Our published experiments (Abeyweera et al., 2009) showed that DAG-lactone treatment of MCF-10A cells (to stimulate endogenous DAG-sensitive PKC isoforms) produces phosphorylation of a-tubulin at Ser-165 and activation of aggressive cell motility.  Importantly, motility of DAG-activated cells and highly metastatic human breast cells can be blocked by expression of the phosphorylation-resistant (S165N) mutant of a6-tubulin.  These results strongly imply that PKC-mediated phosphorylation of a-tubulin promotes motility and therefore metastasis of human breast cancer cells.

Confocal microscopy was used to perform imaging of live cells expressing GFP-a-tubulin in order to assess the impact of a-tubulin phosphorylation on microtubule (MT) dynamics in human breast cells. MTs typically undergo phases of rapid growth and shrinking. Parameters that formalize this behavior include the rates and duration of these phases, as well as the number of catastrophes (sudden disassembly of MTs) and rescues (restoration of MT growth following catastrophe).  Dynamicity is the net change in length over a period of time and describes whether there is overall growth or shrinkage of a MT for a defined time interval.  These parameters have been determined for MCF-10A cells under basal conditions and following short-term PKC stimulation with DAG-lactone, a membrane-permeable PKC activator.  A central finding is that DAG-lactone, which is known to stimulate aggressive motility of MCF-10A cells, causes dramatic stabilization of MTs due to a prolonged growth phase relative to the shortening phase.  We are currently applying the same approach to evaluate the effect of a pseudo-phosphorylated mutant of a6-tubulin at Ser-165 (S165D) to determine whether it reproduces the effects on MT dynamics by DAG-lactone.  This line of inquiry will establish whether phosphorylation of a-tubulin at Ser-165 is responsible for changes in MT dynamics that correlate with cell movement in vitro, and with metastasis in an animal model.

REFERENCES

Abeyweera, T.P., and Rotenberg, S.A. (2007) Design and characterization of a traceable protein kinase C-a.  Biochemistry 46, 2364-2370.

Abeyweera, T.P., Chen, X., and Rotenberg, S.A. (2009) Phosphorylation of a6-tubulin by protein kinase Ca activates motility of human breast cells.  J. Biol. Chem. 284, 17648-17656.

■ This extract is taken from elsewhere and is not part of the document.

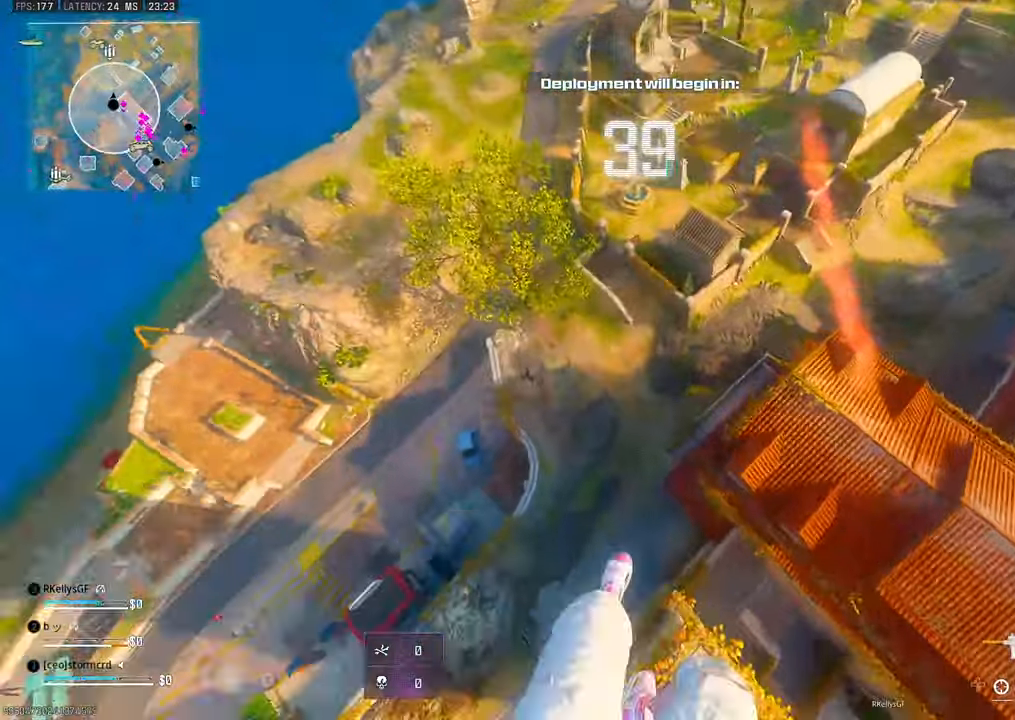
{"dt_ms": 1000, "buttons": [], "left_stick": "center", "right_stick": "center"}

Chen, X., Zhao, X., Abeyweera, T.P., and Rotenberg, S.A. (2012) Analysis of substrates of protein kinase C isoforms in human breast cells by the traceable kinase method.  Biochemistry, 2012 (in press).

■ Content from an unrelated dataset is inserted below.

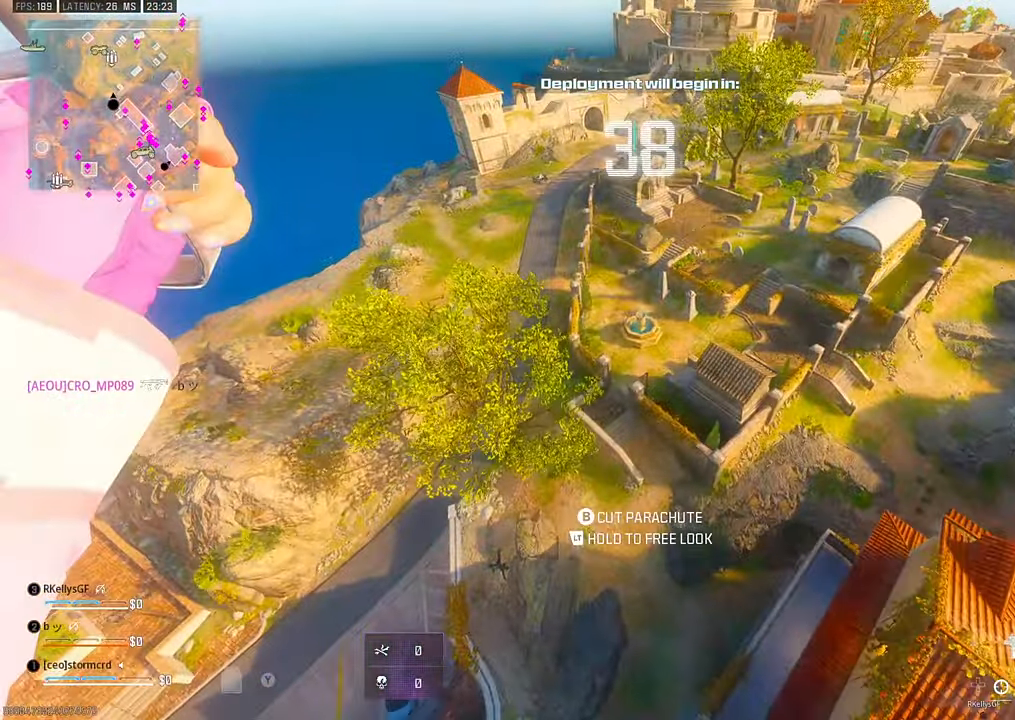
{"dt_ms": 500, "buttons": [], "left_stick": "center", "right_stick": "center", "events": []}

Kerfoot, C., Huang, W. and Rotenberg, S.A. (2004) Immunohistochemical analysis of advanced human breast carcinomas reveals down-regulation of protein kinase Ca. J. Histochem. Cytochem. 52, 419-422.

Shah, K., Liu, Y., Deirmengian, C., and Shokat, K. M. (1997) Engineering unnatural nucleotide specificity for Rous sarcoma virus tyrosine kinase to uniquely label its direct substrates.  Proc. Natl. Acad. Sci. U.S.A. 94, 3565-3570.

Sun, X.-g., and Rotenberg, S.A. (1999) Over-expression of PKCa in MCF-10A human breast cells engenders dramatic alterations in morphology, proliferation and motility. Cell Growth Differ. 10, 343-352.